Unfortunately, many small business owners do not have a single, professional accountant they depend on. Many get by with a bookkeeper and some don’t think about a financial professional until tax time rolls around each year.
This isn’t the ideal approach. We should consider accountants the financial doctors of our small businesses. They can jump in when it looks like something is threatening our financial health and in the good times they can get us on a healthy financial plan that will be most beneficial. However, underlying this approach is developing a strong, ongoing, personal relationship with a good accountant.
For example, what is the best way to organize your small business? LLC? Sole proprietorship? S-Corp? That’s just one important question. Here are other instances where having developed an ongoing relationship with a good accountant versed in your area of business will prove very beneficial.
Year-end tax preparation. Not only will your accountant make sure you are taking maximum advantages of the deductions to which you are entitled, he or she will get you set up with a system that makes year-end, and quarterly reporting easy and efficient.
Staying legal.
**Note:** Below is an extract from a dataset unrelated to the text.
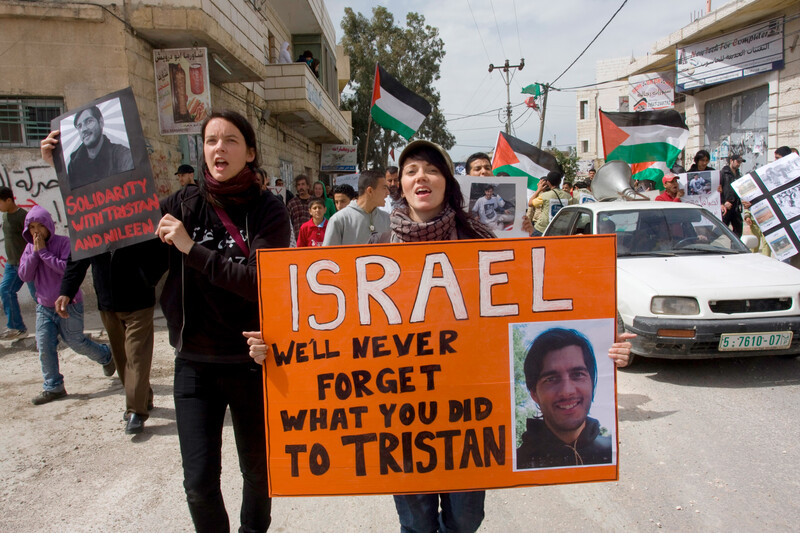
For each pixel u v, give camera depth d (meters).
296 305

If an accountant prevents one audit – although you’ll never really know this – it would be well worth the investment. But to put this in practical terms – when your accountant is able to keep you on the right side of the contractor-employee line, it’s a very valuable service. Also, properly sorting personal versus business expenses for a small business owner is critically important.
Training you. I said at the top that many small business owners don’t really know how to read financial statements. Work alongside a good accountant for a number of years and that will change. You’ll improve your financial literacy and it will make you a far better and successful small business owner.
Advise on expenditures. Is it better to buy or lease? Should a purchase be made this year or next? Who is the better supplier for a given item? Which clients should you jettison? Being able to fine tune decisions like these to best suit your current situation can be the difference between a profitable year and one that’s not so rosy.
Let me add one general management principle to this list. It’s always wiser to devote your time to the tasks that you’re good at and grow your business. Even if you could do some of the things a professional accountant will do for your small business, is that the best use of your time?
Wouldn’t it be better to take that time and develop new sources of revenue, train your team better, or optimize a process to make it more efficient?